Eczema is a common chronic, pruritic, inflammatory skin disease that can cause disruption in the epidermal barrier[1]. In addition to cutaneous symptoms, patients with eczema often complain of neurological and psychiatric dysfunctions[2], such as headaches, insomnia, depression, or anxiety[3, 4]. Severe pruritus caused by eczema, in particular can cause an uncomfortable sensation similar to pain[5, 6]. Pruritus is defined as an uncomfortable sensation that induces the urge to scratch. It is not only the cardinal symptom of eczema but also a common symptom associated with various disorders, such as renal failure[7, 8] and liver disease[9, 10], however, the central mechanism that activates neurons associated with pruritus remains largely unknown. The effect of pruritus on the central nervous system (CNS) has long been the focus of research with previous studies simulating the sensation of pruritus via mechanical (e.g. brush) [11, 12]or chemical (e.g. histamine, lathyrus sativus, and capsaicin) methods on animal models or humans[13–17], to observe the responses within the CNS, including changes in various neurotransmitters or metabolites[18]. Nevertheless, these methods often fail to provide insights into the persistent effects of pruritus on the brain, especially the functional plasticity in neural circuits related to pruritus[19, 20].

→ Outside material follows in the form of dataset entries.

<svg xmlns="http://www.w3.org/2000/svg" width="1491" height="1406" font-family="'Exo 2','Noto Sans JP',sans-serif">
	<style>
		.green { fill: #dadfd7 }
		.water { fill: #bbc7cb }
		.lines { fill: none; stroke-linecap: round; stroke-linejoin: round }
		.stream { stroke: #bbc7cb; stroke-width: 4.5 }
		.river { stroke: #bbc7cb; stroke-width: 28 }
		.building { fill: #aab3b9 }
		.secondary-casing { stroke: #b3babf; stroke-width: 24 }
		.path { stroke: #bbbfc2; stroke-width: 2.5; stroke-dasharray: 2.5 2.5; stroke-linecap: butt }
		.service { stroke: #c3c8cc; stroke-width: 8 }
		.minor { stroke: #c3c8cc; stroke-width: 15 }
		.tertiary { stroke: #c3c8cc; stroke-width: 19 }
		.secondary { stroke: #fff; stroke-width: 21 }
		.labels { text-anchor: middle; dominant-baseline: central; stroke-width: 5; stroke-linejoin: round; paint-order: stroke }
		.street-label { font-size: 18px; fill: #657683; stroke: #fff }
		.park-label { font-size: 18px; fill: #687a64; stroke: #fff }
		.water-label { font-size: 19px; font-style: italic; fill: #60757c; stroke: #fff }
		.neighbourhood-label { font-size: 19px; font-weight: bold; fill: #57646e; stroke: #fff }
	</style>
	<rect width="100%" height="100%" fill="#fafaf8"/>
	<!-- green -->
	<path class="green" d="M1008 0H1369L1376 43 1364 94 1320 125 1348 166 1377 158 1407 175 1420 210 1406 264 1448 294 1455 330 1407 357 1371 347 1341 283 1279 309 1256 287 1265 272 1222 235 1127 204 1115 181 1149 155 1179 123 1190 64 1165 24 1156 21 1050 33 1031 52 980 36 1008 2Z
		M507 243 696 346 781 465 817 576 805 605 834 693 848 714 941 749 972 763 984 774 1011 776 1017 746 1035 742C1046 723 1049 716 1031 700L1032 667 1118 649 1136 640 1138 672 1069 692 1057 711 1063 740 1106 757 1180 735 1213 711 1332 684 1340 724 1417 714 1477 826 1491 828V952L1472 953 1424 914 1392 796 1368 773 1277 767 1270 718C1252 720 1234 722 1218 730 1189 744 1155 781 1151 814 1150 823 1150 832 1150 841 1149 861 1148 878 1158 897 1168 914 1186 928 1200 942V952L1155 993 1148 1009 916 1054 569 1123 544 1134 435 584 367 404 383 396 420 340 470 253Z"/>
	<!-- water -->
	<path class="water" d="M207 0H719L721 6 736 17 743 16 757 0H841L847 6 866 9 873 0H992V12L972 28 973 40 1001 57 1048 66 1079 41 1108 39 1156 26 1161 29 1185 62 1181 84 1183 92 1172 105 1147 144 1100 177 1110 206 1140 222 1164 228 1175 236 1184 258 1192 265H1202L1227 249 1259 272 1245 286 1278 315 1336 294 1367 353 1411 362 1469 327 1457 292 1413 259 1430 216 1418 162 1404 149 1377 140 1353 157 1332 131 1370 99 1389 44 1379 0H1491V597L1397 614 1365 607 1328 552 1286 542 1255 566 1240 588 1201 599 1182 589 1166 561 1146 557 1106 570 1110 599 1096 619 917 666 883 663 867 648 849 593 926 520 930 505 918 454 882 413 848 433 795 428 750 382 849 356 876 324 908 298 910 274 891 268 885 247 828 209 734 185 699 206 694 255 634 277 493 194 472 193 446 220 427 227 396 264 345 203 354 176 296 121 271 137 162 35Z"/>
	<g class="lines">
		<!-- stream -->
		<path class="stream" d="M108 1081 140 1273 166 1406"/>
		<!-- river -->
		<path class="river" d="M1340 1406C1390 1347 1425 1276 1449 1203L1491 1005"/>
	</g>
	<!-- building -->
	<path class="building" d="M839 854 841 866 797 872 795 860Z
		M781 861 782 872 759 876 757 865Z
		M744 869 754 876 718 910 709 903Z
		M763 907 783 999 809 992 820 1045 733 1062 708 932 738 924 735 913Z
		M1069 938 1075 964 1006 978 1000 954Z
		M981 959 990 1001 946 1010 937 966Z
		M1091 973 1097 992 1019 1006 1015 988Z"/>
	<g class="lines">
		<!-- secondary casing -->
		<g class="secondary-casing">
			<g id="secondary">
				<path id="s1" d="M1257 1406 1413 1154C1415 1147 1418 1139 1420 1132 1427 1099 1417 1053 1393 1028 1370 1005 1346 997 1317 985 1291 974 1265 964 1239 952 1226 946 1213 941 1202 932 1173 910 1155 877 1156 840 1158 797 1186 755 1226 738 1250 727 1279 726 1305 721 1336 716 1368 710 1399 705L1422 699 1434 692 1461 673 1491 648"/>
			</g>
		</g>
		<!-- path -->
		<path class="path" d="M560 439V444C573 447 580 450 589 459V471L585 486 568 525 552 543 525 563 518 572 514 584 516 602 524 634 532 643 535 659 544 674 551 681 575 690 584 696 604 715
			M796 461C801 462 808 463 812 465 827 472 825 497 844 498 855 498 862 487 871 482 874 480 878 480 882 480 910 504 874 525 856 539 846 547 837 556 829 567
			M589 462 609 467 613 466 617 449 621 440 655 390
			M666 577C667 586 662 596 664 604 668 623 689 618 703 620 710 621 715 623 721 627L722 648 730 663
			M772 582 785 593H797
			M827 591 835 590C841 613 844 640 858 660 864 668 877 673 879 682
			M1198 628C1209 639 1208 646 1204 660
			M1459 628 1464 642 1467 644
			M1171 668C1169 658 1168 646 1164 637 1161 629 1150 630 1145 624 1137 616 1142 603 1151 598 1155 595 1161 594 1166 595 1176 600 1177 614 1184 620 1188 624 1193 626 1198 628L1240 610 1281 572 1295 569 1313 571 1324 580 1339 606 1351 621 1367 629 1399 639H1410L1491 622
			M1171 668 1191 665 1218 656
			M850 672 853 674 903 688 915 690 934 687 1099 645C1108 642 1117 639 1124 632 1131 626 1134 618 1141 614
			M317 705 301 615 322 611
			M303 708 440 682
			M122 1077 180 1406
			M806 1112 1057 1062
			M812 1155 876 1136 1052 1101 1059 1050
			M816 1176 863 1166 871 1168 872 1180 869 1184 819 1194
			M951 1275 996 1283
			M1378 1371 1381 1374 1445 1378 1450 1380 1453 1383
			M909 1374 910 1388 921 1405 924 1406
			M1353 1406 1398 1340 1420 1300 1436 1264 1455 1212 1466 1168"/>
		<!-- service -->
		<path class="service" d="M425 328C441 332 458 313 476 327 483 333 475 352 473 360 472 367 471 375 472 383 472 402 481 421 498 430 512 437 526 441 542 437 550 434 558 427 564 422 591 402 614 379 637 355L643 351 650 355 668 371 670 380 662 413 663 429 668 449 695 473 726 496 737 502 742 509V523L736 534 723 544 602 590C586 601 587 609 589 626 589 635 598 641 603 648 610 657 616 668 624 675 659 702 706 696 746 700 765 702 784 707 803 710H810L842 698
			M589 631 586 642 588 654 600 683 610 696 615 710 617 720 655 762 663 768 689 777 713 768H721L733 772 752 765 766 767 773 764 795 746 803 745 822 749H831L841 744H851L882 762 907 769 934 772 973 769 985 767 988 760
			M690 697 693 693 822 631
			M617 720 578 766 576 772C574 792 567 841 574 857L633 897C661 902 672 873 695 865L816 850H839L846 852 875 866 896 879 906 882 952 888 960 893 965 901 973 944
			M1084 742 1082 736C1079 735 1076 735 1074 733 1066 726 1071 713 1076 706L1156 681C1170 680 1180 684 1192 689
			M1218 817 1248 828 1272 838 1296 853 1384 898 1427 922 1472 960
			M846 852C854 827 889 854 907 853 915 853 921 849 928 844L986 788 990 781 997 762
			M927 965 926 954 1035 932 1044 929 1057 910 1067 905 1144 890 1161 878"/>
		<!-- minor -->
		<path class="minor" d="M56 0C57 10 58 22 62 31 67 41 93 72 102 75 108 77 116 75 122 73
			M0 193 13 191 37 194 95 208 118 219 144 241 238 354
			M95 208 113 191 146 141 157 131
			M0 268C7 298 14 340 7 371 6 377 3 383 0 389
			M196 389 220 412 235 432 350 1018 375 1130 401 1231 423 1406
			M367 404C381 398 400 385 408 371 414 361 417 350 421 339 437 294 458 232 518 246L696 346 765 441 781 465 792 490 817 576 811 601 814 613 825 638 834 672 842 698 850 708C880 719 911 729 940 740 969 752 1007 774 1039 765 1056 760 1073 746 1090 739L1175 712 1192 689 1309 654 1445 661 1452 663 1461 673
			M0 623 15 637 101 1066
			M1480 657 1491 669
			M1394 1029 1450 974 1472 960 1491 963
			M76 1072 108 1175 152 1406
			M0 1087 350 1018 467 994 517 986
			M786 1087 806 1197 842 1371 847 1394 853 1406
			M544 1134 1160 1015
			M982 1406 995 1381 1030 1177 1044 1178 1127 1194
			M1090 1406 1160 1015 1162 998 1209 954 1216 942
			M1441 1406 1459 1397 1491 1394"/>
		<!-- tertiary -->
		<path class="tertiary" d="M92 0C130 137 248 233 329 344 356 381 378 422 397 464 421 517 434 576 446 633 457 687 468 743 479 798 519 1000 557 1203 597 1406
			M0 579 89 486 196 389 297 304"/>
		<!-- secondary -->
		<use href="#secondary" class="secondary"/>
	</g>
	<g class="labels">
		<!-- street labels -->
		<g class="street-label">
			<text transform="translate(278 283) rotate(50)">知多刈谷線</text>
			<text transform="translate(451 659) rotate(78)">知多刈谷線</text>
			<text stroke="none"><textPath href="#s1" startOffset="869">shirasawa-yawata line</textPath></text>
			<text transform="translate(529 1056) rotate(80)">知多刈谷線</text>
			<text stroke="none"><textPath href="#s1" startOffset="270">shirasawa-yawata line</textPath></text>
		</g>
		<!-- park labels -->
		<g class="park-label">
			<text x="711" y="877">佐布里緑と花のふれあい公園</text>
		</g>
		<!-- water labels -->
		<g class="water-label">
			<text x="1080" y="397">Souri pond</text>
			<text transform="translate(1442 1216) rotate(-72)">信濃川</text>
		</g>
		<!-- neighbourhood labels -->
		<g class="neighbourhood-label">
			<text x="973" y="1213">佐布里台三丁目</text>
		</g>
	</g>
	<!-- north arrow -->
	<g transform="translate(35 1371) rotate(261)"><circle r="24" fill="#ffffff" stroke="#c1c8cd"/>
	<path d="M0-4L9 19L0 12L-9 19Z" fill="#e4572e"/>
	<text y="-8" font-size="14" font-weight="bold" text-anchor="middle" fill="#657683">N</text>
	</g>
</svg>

Resting-state functional magnetic resonance imaging (rs-fMRI) is based on the blood oxygen level-dependent (BOLD) signal[21] and is a non-invasive approach for analyzing the characteristics of CNS, which can be used to observe the changes in neural activity in real-time[22]. Through indicators, including fraction amplitude of low-frequency fluctuation (fALFF)[23] and functional connectivity (FC)[24], neuronal activities and networks caused by pruritus could be observed. Previous fMRI studies have shown that a pruritic stimuli elicited a significant activation pattern in specific regions within the brain[25], including the primary somatosensory cortical (S1), the secondary somatosensory cortex (S2), and supplementary motor areas (SMA)[26]. Areas involved in emotional processing and evaluation (e.g. cingulate and insula)[16, 27] were also activated during itching and scratching[28]. Similar to yawning, pruritus is a kind of socially contagious behavior and is prevalent in humans and highly social animals[29]. Particularly, several areas within the brain associated with pruritus, including the S1, S2, SMA, and thalamus, were activated when the subjects were shown videos where a character demonstrated scratching behaviors[30]. Interestingly, a similar finding has also been demonstrated in mice[31]. C-FOS is commonly used as a biomarker of neuronal activity. The mice that displayed the contagious scratching behavior exhibited a significant increase in c-Fos expression in the suprachiasmatic nucleus (SCN), the nucleus accumbens, the caudate, the putamen, and in the amygdala[32]. Moreover, the above brain regions interacted with each other and established neural circuits, which indicated that the neuroplasticity in patients who suffered from pruritus was significantly altered[33].
These varied findings for both humans and animals may be affected by methodologies and sample selections. Moreover, regional and circuit changes within the brain may indicate an association with different clinical symptoms of patients with pruritus[34]. While the relationship between regional and network functional changes remains unclear, specific regions or networks may potentially be used as biomarkers and therapeutic targets for pruritus. Therefore, the purpose of this study was to conduct fMRI studies on patients who suffer from pruritus and explore the relationship between the changes in cerebral activities and clinical manifestations. Based on the above research background, we first hypothesized that brain function changes in response to pruritus are different at the regional or network levels; secondly, the activity changes in a given brain regions may be correlated with the clinical data of patients.